The bug which you would fright Eric Cantor and Kevin McCarthy with, they seek. (Win McNamee/Getty Images) The bug which you would fright Eric Cantor, Kevin McCarthy and John Boehner with, they seek. (Win McNamee/Getty Images)

It’s nervous times here in the PostScript Bunker, which like much of D.C. and much of the country is getting used to regular Congressional Armageddons.  Every few months now we’ve had an existential game of chicken that goes down to the wire; it hasn’t visibly destroyed the country yet, so apparently we’re going to keep doing it.

So it goes in Dana Milbank’s column today, in which he notes the important work going on in the House of Representatives as we all inch closer to this particular sequester-flavored doom. Milbank shows Representatives working extremely hard to move time in a forward direction. At the end of the day, so the plan goes, a day will have passed.

So far it’s working!

This curious plan has a lot of supporters in the nearly 2,000 comments to Milbank’s column. Nobody seems frightened of the sequester at all, possibly because of the constant cries of wolf. Possibly because we’re bluffing. And possibly because what matters most is that the other political side will come out of this looking worse.

Argument one: The sequester won’t be a disaster at all, so let it come.


Welcome to the real world. [The sequester would] trim 2.5%, what a joke. It needs to be about 25-30%.

ichabodvalentine sees it as an important step toward getting rid of the mooching government workers, which s/he argues consists entirely of overpaid incompetents:

Finding out that your “job” is being a worthless bureaucrat is not hurtful. It’s helpful. It’s your first step toward actually producing wealth for yourself and your family, instead of consuming tax dollars and being a freeloader.
Let a million libs be fired. Let them scream, protest, megaphone, whistle, riot and burn, until their frustration is vented. Then let them accept their situation, dust off their resumes, and take a private-sector job at the pay level of their actual skill set (likely to be minimum wage), and build an actual career producing value instead of consuming it. In short, let them accept reality. We’ll all be better off for it.

But there is also argument two: The sequester won’t be a disaster at all, because while it will have disastrous effects, it will also turn voters against the people who let it happen, who will get booted out of office and never bother us again. So it’s a GOOD disaster:


Maybe it’s really the Democrats who should be happy about the sequester. The American people, time and again, say they want the services government provides, even if they are for cutting spending in the abstract. They are glad to be coming out of the recession. The sequester will cut services and slow the economy, proving conclusively that the right’s nutty austerity first ideas will harm the economy and make growing our way back to health impossible.

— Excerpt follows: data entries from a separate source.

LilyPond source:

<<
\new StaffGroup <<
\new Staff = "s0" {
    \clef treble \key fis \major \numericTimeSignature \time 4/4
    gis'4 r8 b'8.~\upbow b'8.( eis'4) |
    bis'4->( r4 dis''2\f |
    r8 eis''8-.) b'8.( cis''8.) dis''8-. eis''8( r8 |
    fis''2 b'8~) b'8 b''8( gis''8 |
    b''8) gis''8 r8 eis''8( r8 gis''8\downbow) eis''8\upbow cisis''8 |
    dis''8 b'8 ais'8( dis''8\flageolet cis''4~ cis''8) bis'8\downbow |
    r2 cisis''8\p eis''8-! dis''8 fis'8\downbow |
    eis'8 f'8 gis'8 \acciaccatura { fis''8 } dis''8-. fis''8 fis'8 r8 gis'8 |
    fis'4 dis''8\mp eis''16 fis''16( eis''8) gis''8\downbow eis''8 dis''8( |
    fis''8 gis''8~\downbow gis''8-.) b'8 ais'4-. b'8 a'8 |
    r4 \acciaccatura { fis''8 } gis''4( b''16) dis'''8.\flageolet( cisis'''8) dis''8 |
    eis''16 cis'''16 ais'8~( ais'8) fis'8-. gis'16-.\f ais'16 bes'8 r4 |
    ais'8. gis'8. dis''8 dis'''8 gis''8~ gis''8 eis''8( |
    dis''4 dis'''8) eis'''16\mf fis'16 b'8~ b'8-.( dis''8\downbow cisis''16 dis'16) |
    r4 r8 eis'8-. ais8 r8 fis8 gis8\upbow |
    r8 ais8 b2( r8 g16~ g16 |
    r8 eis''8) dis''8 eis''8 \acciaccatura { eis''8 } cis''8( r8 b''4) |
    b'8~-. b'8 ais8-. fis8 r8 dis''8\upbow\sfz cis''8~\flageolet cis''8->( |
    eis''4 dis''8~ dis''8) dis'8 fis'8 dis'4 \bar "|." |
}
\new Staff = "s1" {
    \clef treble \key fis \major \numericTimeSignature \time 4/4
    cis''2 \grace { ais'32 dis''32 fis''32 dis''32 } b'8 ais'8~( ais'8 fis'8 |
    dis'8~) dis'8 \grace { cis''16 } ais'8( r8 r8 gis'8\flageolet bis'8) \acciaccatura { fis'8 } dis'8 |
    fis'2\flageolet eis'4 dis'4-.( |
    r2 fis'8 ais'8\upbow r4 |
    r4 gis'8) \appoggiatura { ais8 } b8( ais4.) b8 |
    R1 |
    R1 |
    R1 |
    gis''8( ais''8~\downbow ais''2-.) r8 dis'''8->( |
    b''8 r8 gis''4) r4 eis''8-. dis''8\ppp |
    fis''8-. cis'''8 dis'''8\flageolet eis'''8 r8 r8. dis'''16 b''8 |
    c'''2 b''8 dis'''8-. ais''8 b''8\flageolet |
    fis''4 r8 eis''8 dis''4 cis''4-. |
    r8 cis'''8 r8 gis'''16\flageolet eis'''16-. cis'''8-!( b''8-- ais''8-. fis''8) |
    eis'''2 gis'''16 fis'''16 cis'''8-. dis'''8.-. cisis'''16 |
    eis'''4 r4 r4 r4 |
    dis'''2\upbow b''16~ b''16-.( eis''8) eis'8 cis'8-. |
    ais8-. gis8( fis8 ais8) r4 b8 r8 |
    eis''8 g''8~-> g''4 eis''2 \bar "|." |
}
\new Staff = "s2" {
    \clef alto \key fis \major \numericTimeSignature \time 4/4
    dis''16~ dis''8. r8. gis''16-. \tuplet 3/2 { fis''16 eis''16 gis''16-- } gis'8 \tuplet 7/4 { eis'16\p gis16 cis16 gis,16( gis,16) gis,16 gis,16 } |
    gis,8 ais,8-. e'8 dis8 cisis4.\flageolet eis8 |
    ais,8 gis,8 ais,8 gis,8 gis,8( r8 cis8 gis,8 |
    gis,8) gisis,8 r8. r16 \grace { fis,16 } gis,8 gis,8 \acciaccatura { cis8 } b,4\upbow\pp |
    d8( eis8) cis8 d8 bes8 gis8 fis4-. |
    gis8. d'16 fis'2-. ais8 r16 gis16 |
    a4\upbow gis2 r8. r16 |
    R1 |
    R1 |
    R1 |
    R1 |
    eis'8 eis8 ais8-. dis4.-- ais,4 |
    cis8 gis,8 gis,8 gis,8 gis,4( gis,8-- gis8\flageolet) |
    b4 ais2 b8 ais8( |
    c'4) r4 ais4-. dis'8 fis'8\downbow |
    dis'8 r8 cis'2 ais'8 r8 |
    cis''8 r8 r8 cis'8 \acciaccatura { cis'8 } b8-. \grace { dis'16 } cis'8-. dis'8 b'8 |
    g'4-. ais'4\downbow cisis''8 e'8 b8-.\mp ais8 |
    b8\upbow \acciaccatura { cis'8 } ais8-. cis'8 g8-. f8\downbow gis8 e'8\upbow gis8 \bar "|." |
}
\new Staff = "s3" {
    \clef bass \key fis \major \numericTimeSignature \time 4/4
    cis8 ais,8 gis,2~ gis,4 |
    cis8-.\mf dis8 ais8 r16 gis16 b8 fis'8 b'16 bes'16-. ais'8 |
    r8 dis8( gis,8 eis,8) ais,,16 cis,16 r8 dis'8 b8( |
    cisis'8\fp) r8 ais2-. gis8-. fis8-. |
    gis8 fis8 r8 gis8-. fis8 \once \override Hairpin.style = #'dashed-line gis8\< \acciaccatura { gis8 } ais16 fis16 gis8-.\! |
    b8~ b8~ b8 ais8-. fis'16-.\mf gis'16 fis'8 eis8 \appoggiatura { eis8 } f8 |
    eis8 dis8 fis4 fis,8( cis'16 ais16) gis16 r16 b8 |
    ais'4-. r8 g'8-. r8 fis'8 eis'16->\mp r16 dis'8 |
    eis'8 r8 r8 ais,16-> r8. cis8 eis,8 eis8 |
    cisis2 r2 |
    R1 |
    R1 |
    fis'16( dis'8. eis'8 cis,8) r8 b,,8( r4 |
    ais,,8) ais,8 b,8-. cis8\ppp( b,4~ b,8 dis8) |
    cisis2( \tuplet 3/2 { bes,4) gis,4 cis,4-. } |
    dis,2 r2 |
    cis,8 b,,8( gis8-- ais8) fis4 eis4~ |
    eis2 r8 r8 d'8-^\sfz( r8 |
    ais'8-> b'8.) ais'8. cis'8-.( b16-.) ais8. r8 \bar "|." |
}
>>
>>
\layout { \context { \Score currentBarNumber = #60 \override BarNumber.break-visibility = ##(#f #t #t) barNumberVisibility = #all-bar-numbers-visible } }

Most people have no idea what sequestration is or what it means. What they know is that it sounds like a stupid and cruel idea. Therefore, they’ll associate it with the GOP.


Fine, let it happen. When all the cuts are made and the economy tanks again, the big Elephant in the Do-nothing House of Representatives will have sounded the death knell for their party. Maybe after the 2014 elections the country will be able to get on with its business.

Argument three: Okay, the sequester will be a disaster and the Republicans will get blamed, but they’d get blamed anyway, so they might as well get some spending cuts from inevitable disaster:


Brer Obama and his lapdog media has been saying “please don’t throw me in the sequester patch” for a month now, but he is unwilling to make any compromises to stop it. This shows it is all political gamesmanship on his part. Team Obama has gamed it all out, and they set up a situation where they cannot lose. No matter what happens over the next 20 months — all possible economic scenarios — Obama wins and his party takes back the House.
And the House GOP knows they are screwed no matter what they do, so they might as well let the sequester happen, and then vote to extend the CR to Sep 30, and then go through the motions of working on next year’s budget.


That’s exactly why the GOP will go through with it — we will get blamed anyway.

Argument four: the sequester is actually a really good idea once you tweak it such that it inflicts major cuts on Congresspeople’s salaries and benefits. Because we are so mad at them:


So let me get this right. 1) The only piece of legislation congress has worked on is renaming a part of NASA. 2) The country is about to run out of money and time, and they’ve already taken one break, and are about to take another one. 3) Where they once said that the sequester would be the worst thing that could happen, especially for the middle class, they are now willing to let it happen to prove a point to Obama. Someone tell me where the petition is to confiscate the paychecks of Congress since they have no problem (technically confiscating) furlough, and cancelling our incomes. Don’t worry if it passes…they are all millionaires anyway.


The sequester should have been to members of congress salaries. Then they would have REALLY gotten something done.


The reality of Members of the House of Representatives’ welfare package of great pay and benefits for little real work crushes Reagan’s fictional Welfare Queen. What’s the rationale for the House GOP welfare package for Members? Set itself up as the focus for ending lush welfare 2013?

Um, so, that means we have broad bipartisan agreement that the sequester will be awesome and we love it.

Which is a sure sign that this time, the apocalypse really is nigh.